Employee Retention: How to Keep Your Top Talent
Employee turnover can be expensive, in terms of time and money. Direct costs of advertising, interviewing, and training are only the tip of the iceberg. Employee turnover can also result in reduced productivity, lower employee morale, schedule delays and unhappy clients. A person will leave an organization for various reasons, but when a number of employees leave at the same time, there is clearly a problem. Here are a few tips on keeping your best talent.
1. First things first. A clear job description including a list of expectations is the starting point. That becomes the agenda for your advertising and for the recruiting interviews and performance reviews that follow. The culture of your organization is important for you and the candidate to understand because a good match includes the strengths, weaknesses and personality types of those who will work together inside your business.

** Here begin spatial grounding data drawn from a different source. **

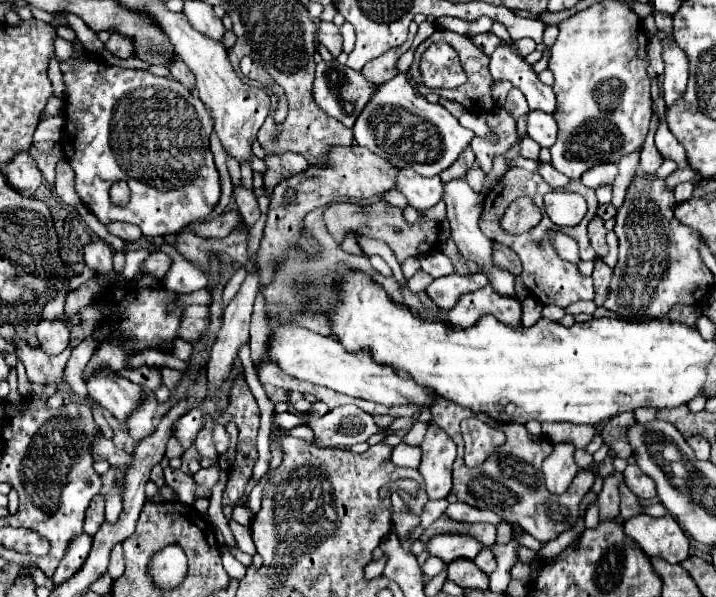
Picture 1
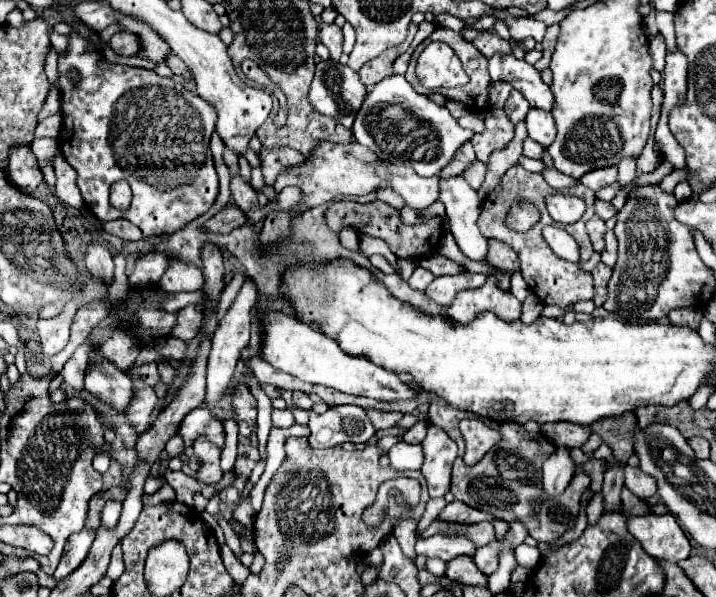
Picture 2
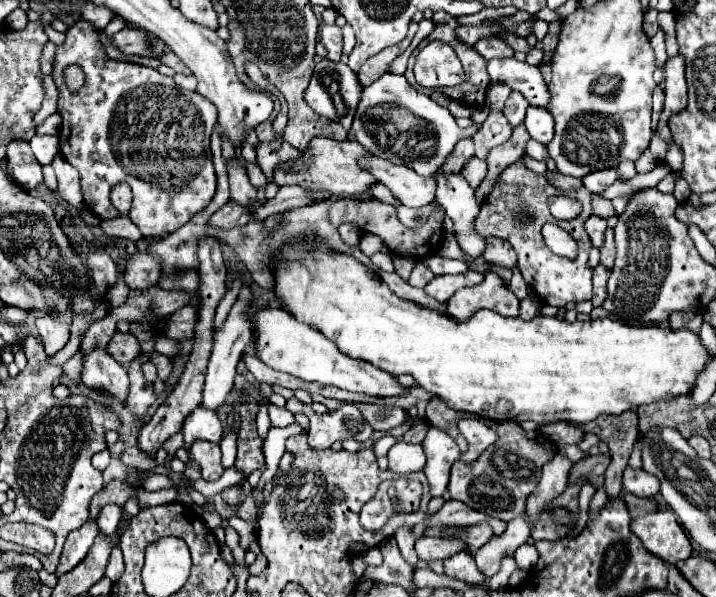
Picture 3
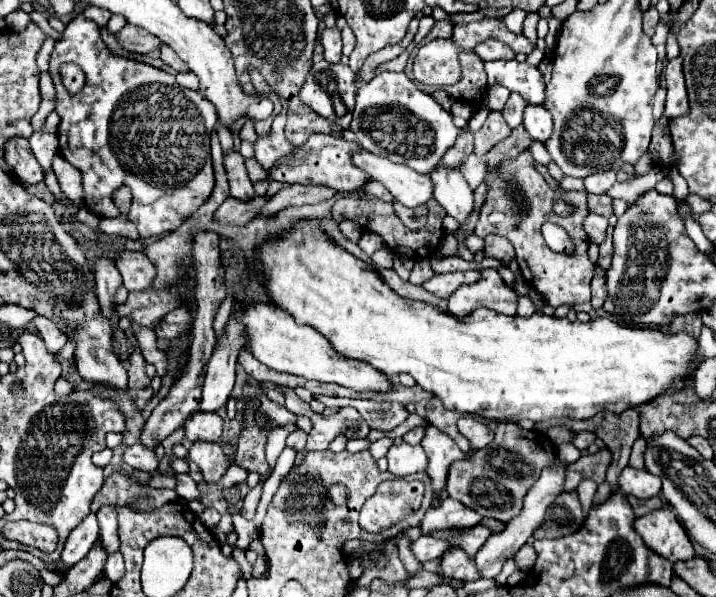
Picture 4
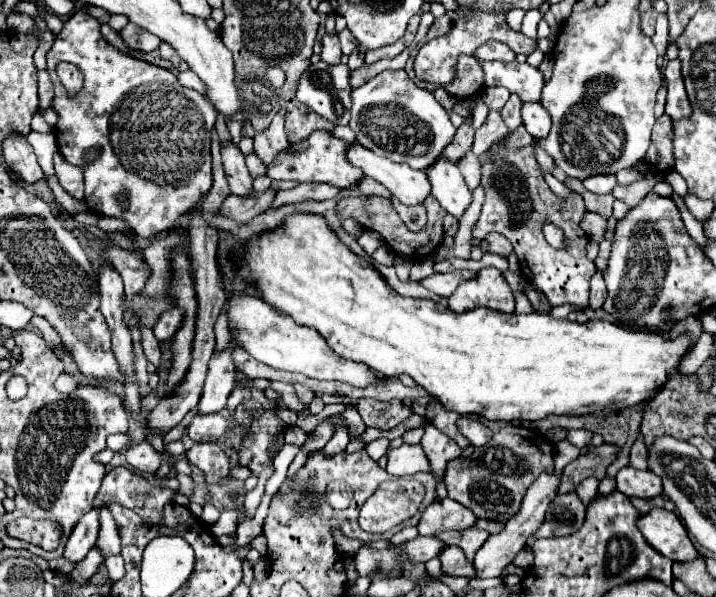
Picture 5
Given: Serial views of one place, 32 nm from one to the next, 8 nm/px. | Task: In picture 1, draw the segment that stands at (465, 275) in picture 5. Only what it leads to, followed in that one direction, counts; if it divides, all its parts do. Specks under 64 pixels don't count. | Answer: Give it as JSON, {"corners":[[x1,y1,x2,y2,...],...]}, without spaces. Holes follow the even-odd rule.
{"corners":[[450,274,450,276,436,278,426,288,426,292,442,310,452,310,454,304,460,300,460,296,480,290,486,284,488,284,488,278,484,274,470,274,470,276]]}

2. Communication matters. Communication is just as important in our business relationships as it is with family and friends. We tend to give most of our attention to those employees who are underperforming, but communication with our more talented workers can be even more valuable. They are the role models for others to look up to. If we don’t acknowledge and reward good performance, our competitors will be happy to do so.
3. Create a culture of trust and cooperation. Many employees fear being honest about challenges they are facing at home or in the workplace. Some are also afraid to take chances for fear of reprisal. Culture starts from the top, which is why leadership by example is important. As owners, when we take time to actively listen to our employees, share information, and treat them with the greatest of respect, morale, productivity, and retention improve.
4. Encourage work-life balance. Taking time to regenerate our energy results in improved productivity and higher morale. That means that flexibility and balance are important. When we understand the personal values of our employees, we can better provide opportunities for them to balance their jobs with their personal activities. A good balance increases happiness. And happy employees are more likely to champion the companies they work for.
5. Separate performance reviews from wage reviews. A performance review should focus on the progress being made by the employee and their need for more challenge, training or other support to make a greater contribution to the company and qualify for higher wages or bonuses. Targets must be set by mutual agreement. A wage review then is based on their performance toward those agreed-upon goals and the market conditions existing at that time for their specific job descriptions.
Let’s take time to reflect on our own employee retention strategies and commit to the improvements in communication, organizational culture, and work-life balance that can make a big difference in our own lives and the lives of our employees.